Le texte intégral du discours du Roi du Maroc à l'occasion du 35ème anniversaire de la marche verte.
"Louange à Dieu,.

Prière et salut sur le Prophète, Sa famille et Ses compagnons.

Cher peuple,.

Nous commémorons aujourd'hui le 35e anniversaire de la glorieuse Marche Verte, et Nous sommes fermement déterminé à imprimer une dynamique renouvelée à l'esprit qui y préside. Nous avons engagé à cette fin d'audacieuses initiatives participatives, qui sont autant de Marches durables vouées au développement, à la démocratie et à l'unité.

A cet égard, l'on citera en premier lieu, l'Initiative d'Autonomie, qui vient d'amorcer un tournant décisif, en allant au-delà de l'unanimité nationale et du soutien onusien et international dont elle est l'objet, pour susciter une large adhésion au cœur même des camps de Tindouf, où elle anime désormais la flamme des espérances.

Opérant une rupture avec les approches dont l'inapplicabilité a été confirmée par l'ONU, l'Initiative d'Autonomie, a, de fait, mis en route un processus de négociations onusiennes, positif et réaliste.

Autant la position de notre pays s'est distinguée par un souci de clarté, de dialogue et de réalisme, autant les adversaires de notre intégrité territoriale se sont obstinés à fuir leurs responsabilités et à manigancer pour contrarier la dynamique créatrice enclenchée par l'Initiative d'Autonomie.

Il appartient donc à la communauté internationale d'identifier clairement et sans ambages les responsables des entraves obstruant le processus de négociation. Ce sont, en l'occurrence, les adversaires du Maroc qui persistent dans l'immobilisme, l'intransigeance et la division, au lieu de favoriser la dynamique, le dialogue et la concorde.

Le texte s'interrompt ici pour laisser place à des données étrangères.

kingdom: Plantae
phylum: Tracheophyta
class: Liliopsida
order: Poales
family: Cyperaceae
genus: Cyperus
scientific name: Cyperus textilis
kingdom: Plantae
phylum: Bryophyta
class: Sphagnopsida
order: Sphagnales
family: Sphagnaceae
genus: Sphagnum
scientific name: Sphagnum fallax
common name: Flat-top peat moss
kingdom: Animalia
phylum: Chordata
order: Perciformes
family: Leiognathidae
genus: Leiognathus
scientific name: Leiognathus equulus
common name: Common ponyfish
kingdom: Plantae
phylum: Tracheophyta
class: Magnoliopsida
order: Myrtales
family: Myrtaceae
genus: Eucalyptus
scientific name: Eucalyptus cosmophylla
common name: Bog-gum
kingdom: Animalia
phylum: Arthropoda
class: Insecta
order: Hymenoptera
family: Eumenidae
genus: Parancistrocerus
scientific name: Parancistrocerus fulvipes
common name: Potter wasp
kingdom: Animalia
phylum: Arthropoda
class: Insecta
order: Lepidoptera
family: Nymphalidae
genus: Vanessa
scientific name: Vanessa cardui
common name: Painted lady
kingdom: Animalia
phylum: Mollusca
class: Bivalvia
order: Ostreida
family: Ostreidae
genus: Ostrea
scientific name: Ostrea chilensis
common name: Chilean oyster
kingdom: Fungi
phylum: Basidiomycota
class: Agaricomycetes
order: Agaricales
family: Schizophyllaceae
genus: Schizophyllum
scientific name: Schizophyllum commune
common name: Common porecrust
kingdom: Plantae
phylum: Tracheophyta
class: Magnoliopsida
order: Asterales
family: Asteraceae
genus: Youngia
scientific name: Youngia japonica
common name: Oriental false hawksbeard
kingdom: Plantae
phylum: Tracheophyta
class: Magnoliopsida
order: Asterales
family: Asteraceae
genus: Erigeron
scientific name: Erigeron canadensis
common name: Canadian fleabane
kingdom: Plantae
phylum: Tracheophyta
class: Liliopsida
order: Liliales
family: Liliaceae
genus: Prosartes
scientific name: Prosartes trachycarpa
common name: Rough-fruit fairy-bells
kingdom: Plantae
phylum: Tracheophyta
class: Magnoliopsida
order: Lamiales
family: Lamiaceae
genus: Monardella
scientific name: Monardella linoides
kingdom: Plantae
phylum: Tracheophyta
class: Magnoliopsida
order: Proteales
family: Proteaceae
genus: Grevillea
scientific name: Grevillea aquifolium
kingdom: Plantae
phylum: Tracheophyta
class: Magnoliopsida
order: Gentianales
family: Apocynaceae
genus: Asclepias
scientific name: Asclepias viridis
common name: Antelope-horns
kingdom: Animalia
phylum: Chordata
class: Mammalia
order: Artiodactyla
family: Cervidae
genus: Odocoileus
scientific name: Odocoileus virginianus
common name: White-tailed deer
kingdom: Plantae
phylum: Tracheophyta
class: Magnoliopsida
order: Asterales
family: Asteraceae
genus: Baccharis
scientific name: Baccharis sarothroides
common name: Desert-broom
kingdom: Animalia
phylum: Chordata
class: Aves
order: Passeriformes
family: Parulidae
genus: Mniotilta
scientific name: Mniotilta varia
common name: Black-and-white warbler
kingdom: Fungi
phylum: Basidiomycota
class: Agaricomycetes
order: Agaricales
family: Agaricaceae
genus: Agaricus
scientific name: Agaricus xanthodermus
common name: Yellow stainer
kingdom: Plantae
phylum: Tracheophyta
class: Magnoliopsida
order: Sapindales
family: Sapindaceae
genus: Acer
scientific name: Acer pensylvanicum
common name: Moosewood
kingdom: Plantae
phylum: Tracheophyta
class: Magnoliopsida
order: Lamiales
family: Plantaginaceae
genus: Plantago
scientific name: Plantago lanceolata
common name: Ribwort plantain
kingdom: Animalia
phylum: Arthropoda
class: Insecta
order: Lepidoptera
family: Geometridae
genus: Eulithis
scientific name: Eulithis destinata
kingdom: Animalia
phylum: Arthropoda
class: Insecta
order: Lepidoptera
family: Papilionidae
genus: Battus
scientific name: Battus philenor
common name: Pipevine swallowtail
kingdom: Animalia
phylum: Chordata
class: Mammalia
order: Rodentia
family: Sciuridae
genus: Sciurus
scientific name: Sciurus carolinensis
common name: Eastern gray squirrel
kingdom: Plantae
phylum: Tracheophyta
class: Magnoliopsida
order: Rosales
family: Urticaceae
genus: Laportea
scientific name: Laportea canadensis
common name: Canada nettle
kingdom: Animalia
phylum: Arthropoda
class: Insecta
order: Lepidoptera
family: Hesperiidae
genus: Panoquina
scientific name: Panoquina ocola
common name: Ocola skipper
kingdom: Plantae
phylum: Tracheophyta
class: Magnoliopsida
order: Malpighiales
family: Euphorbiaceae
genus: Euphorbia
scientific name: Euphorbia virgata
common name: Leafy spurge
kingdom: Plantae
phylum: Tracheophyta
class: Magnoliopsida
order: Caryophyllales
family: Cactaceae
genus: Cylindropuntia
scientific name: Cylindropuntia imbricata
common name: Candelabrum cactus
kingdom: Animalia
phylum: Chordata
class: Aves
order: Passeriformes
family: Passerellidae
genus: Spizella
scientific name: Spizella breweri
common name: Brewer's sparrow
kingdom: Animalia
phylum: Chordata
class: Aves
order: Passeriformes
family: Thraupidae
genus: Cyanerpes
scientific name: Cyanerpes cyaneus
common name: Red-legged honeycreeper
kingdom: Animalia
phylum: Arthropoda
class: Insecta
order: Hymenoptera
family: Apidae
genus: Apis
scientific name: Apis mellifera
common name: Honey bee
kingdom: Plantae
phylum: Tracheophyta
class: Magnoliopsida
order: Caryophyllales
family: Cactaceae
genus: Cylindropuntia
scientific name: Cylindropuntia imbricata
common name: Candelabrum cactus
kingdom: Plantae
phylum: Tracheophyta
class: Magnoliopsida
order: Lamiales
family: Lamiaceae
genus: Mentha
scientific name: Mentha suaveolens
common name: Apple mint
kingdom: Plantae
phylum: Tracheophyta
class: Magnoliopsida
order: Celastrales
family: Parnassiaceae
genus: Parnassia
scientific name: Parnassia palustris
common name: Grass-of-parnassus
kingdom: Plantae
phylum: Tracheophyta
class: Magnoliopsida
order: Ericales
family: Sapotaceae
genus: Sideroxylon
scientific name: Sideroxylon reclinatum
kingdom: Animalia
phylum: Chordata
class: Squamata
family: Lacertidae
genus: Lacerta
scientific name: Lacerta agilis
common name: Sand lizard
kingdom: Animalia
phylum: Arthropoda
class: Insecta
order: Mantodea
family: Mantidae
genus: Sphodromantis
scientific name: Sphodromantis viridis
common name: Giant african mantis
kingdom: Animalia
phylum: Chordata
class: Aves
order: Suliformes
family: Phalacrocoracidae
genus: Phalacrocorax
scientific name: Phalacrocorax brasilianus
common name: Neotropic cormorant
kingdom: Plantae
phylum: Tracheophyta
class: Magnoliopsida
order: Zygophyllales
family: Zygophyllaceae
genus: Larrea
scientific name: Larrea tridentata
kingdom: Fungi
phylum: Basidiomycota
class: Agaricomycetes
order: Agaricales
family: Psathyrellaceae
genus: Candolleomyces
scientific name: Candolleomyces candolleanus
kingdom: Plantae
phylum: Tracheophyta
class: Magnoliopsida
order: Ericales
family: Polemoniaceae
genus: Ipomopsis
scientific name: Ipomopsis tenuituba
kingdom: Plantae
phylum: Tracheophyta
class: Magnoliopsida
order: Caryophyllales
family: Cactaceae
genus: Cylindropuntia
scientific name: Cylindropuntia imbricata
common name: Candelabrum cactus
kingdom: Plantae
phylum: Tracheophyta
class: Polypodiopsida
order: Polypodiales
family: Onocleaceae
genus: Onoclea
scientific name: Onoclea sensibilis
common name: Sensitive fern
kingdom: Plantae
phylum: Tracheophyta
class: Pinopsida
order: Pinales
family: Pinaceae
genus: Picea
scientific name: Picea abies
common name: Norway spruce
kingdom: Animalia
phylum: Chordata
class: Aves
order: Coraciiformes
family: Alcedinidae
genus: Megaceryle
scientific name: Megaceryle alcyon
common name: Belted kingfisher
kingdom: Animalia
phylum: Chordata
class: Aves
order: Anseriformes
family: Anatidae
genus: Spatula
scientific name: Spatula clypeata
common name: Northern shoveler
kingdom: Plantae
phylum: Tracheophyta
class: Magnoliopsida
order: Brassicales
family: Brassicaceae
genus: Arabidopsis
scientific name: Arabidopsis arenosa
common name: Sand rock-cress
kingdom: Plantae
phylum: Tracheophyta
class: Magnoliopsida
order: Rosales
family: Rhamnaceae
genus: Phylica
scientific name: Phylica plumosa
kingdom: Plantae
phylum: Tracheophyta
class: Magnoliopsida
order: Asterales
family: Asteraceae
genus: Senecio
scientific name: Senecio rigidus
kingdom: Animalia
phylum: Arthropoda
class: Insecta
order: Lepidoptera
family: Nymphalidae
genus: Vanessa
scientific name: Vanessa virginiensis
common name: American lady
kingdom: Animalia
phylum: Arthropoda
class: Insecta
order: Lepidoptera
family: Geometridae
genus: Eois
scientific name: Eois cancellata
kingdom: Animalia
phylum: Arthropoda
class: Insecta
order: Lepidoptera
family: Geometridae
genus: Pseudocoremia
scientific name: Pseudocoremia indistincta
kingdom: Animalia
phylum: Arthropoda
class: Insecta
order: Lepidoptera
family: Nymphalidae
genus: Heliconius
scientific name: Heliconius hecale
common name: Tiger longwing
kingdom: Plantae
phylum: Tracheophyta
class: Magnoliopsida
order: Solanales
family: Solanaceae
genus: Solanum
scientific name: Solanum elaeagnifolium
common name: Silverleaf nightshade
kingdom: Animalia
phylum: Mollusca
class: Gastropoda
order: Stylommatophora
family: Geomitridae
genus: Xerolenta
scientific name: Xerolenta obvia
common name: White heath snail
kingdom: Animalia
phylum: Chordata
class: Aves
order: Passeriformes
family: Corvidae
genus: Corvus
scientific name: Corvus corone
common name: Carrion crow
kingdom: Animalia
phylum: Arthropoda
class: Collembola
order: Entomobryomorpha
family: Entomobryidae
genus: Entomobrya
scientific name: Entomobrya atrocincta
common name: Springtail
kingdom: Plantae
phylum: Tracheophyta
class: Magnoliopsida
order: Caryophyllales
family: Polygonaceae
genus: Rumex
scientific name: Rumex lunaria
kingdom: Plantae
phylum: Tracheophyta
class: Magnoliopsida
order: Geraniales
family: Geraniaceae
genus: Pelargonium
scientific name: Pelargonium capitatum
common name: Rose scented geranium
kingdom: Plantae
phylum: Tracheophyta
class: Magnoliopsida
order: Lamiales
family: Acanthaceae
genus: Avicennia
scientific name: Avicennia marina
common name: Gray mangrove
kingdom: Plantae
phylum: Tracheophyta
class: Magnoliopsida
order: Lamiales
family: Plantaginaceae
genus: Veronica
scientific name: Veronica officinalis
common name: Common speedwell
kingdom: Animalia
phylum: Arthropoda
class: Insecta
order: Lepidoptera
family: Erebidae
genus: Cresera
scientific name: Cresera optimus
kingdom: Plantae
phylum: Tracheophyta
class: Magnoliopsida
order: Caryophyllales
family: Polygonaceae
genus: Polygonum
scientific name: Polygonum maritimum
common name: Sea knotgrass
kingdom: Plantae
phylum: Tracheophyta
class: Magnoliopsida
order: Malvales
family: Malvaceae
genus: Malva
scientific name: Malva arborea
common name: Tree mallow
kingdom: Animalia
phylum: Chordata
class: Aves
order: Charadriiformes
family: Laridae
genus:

Il est révolu le temps des dérobades où certains pouvaient se soustraire à leurs obligations. L'heure de vérité a sonné pour dévoiler à la communauté internationale les affres de la répression, de l'intimidation, de l'humiliation et des tortures qui sont infligées à nos compatriotes dans les camps de Tindouf, en violation flagrante des principes les plus élémentaires du droit international humanitaire.

Face à cette situation dramatique, Nos fidèles sujets à Tindouf, hommes et femmes, vieillards et enfants, ne cessent d'exprimer courageusement et avec de plus en plus de véhémence, leur opposition croissante à la répression et la tyrannie. Preuve en est que, malgré les contraintes du blocus étouffant qui leur est imposé, ils regagnent massivement leur patrie, le Maroc, se mettant spontanément en phase avec l'Initiative d'Autonomie et l'esprit du projet de régionalisation avancée.

Nous attirons l'attention de la communauté internationale et des organisations des droits de l'homme, pour affirmer qu'il n'est ni équitable, ni acceptable d'afficher tant d'indifférence et de complaisance face à la persistance d'une situation juridiquement saugrenue, humainement dramatique et politiquement inacceptable.

Nous les engageons à prendre leurs responsabilités en mettant un terme à la violation persistante des conventions internationales humanitaires par l'Algérie qui a créé une situation aberrante inédite, notamment en refusant d'autoriser le Haut Commissariat aux Réfugiés à assurer le recensement et la protection des populations des camps.

Nous affirmons, à cet égard, que Nous n'abandonnerons jamais Nos fidèles sujets dans les camps de Tindouf, ni où que ce soit ailleurs. Nous ne ménagerons aucun effort pour qu'ils puissent exercer leurs droits fondamentaux, notamment le droit à la liberté d'expression, de mouvement et de retour à leur mère-patrie.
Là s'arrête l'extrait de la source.